Provided passage:
+++

I have never ran across a engine that jumped just a tooth in timing while running. It was either all or nothing. If it's an interference engine that lost time at speed GM will just replace the whole engine which I would want as well. You don't just sand the divot down on top the piston because you don't know if it pinched the upper ring land. I've seen the valve heads break off and the stem stuck in the top of the piston. The ones I've been in while going down the highway when a timing component failed made no noise, they just shut off and then roll over funny.

Now maybe the cam broke near the first journal and that threw the belt?


----------



## Hoon (Mar 18, 2012)

Diesel Dan said:


> I have never ran across a engine that jumped just a tooth in timing while running. It was either all or nothing.


I've heard of that happening a few times, usually in Mitsubishis when the tensioner is worn out. It's actually somewhat common in those cars to skip 1-2 teeth. IIRC you can get away with 3 teeth before it makes contact in the old DSM motors. 



> You don't just sand the divot down on top the piston because you don't know if it pinched the upper ring land.


Extremely unlikely, because generally the valve is not going to make any contact close enough to the outside edge of the piston. If i saw a mark that far out i would be more concerned, but on the meat of the piston it's fine. A few seconds with some emery cloth to remove the burr (prevents the creation of a hot-spot that leads to detonation) and the piston is good to go for the rest of its natural life. 



> The ones I've been in while going down the highway when a timing component failed made no noise, they just shut off and then roll over funny.


Mine made a lot of noise. I heard it let go, followed by a mechanical clatter while running on 3 cylinders for a bit (wasn't in a good spot to stop) and then about 1/2 mile later it let go completely. 



> Now maybe the cam broke near the first journal and that threw the belt?


Entirely possible, although i think less likely than a tensioner failue. 

We'll probably never know since the dealer is being shady about the details.


----------



## iKermit (Dec 13, 2010)

AJC keep us updated on what happens. If you don't feel safe with this dealership take it elsewhere, i am in a different dealer than my original one so i may do the same as you, no worries though, GM will handle it no excuses!


----------



## Diesel Dan (May 18, 2013)

Hoon said:


> IWe'll probably never know since the dealer is being shady about the details.


Very true because even if the tech tells the service writer what actually happened the service writers usually loose details in translation.

+++

Data entries:
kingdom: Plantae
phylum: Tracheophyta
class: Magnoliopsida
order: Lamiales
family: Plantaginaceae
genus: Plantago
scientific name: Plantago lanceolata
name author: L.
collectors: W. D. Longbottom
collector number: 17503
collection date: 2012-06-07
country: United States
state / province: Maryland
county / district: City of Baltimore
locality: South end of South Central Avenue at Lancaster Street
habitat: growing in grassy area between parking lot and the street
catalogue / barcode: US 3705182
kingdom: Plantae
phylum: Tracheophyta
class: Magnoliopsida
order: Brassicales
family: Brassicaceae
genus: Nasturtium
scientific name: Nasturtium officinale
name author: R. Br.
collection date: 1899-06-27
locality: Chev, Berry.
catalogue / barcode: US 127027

+++

What is expected:
Answer these questions using the forum thread on timing failure:
1. In which make of car does Hoon say skipping one or two teeth is somewhat common?
2. About how far did Hoon's engine run before it let go completely?
3. According to Diesel Dan's last post, who usually loses details in translation?

Task solution:
1. Mitsubishis
2. About 1/2 mile
3. The service writers